Rewrite everything from the line containing "The Total series" down to the line containing "Is there any", putting "data set" wherever "series" appears and keeping all else the same. Leave the pictures out.

= Input records =

━━━━━━━━━━

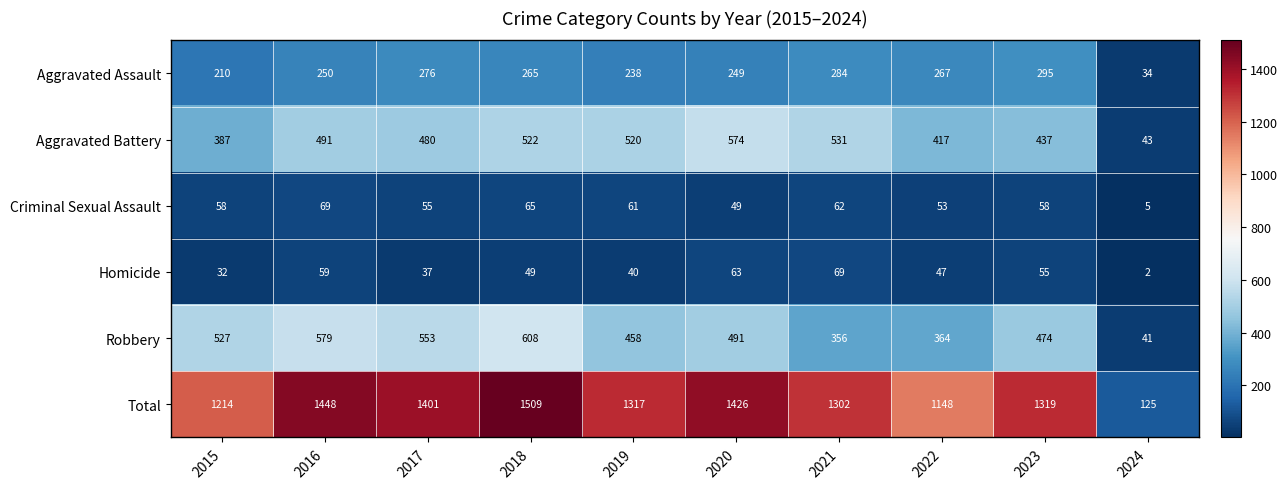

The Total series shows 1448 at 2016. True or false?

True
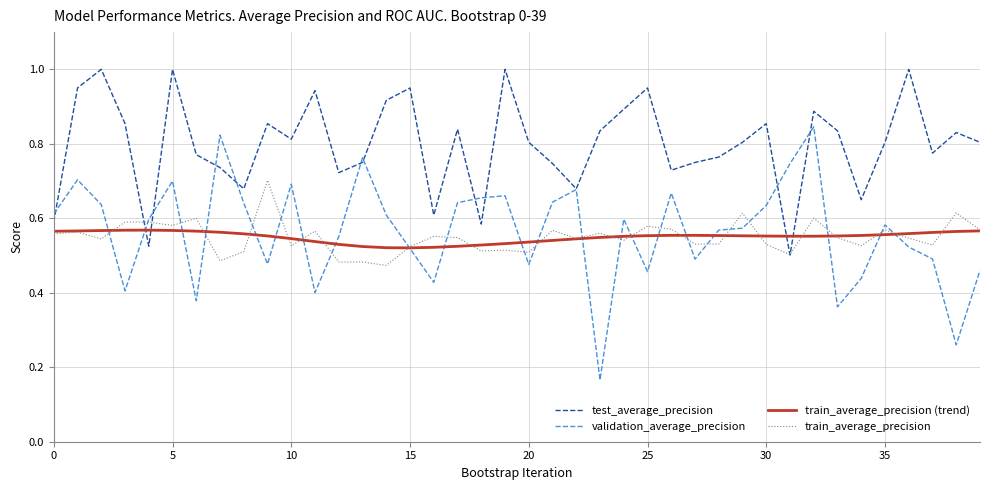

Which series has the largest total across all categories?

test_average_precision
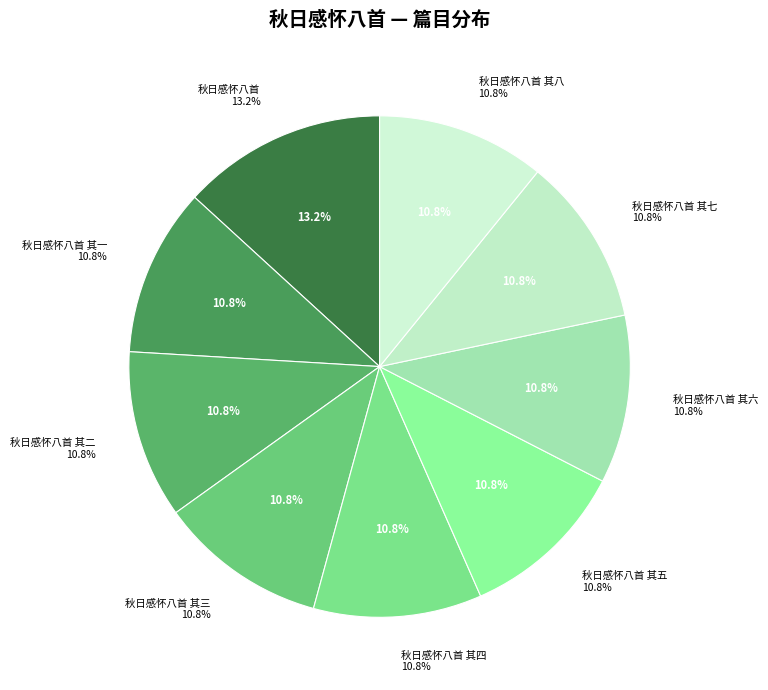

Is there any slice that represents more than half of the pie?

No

━━━━━━━━━━

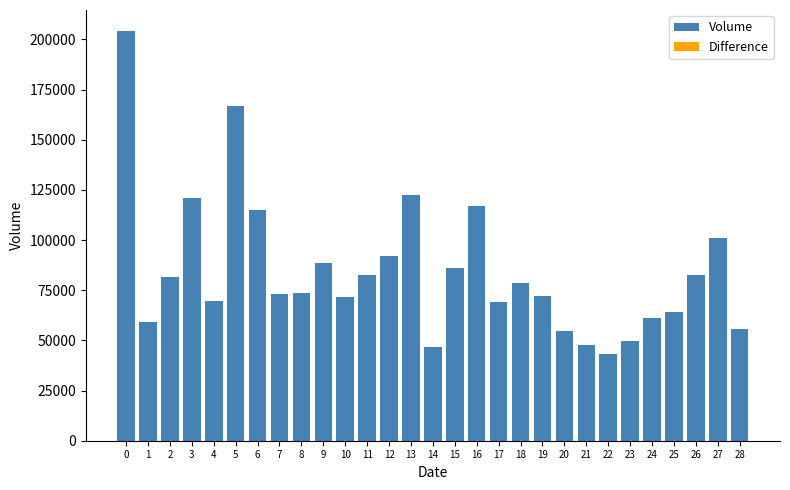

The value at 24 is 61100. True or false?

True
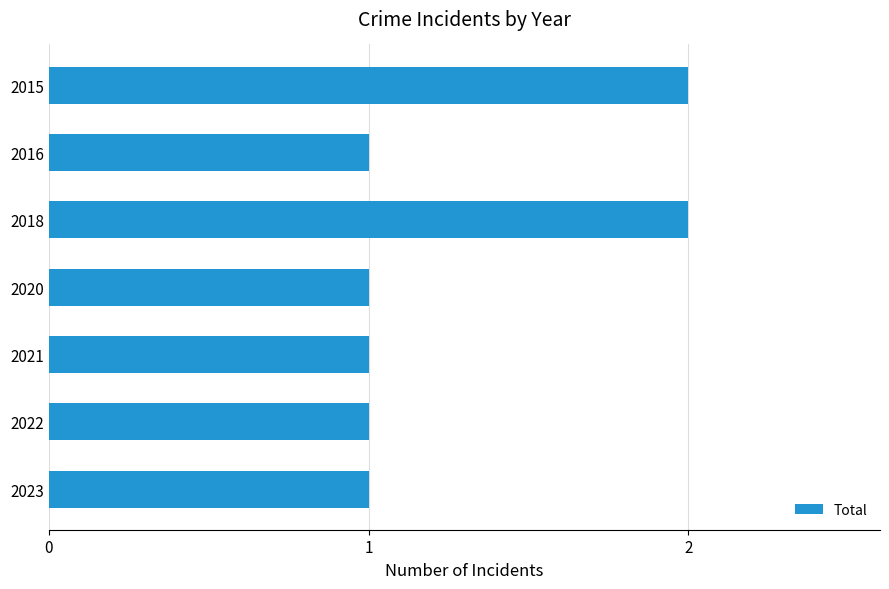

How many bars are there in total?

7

━━━━━━━━━━

= Result =
The Total data set shows 1448 at 2016. True or false?

True

Which data set has the largest total across all categories?

test_average_precision

Is there any slice that represents more than half of the pie?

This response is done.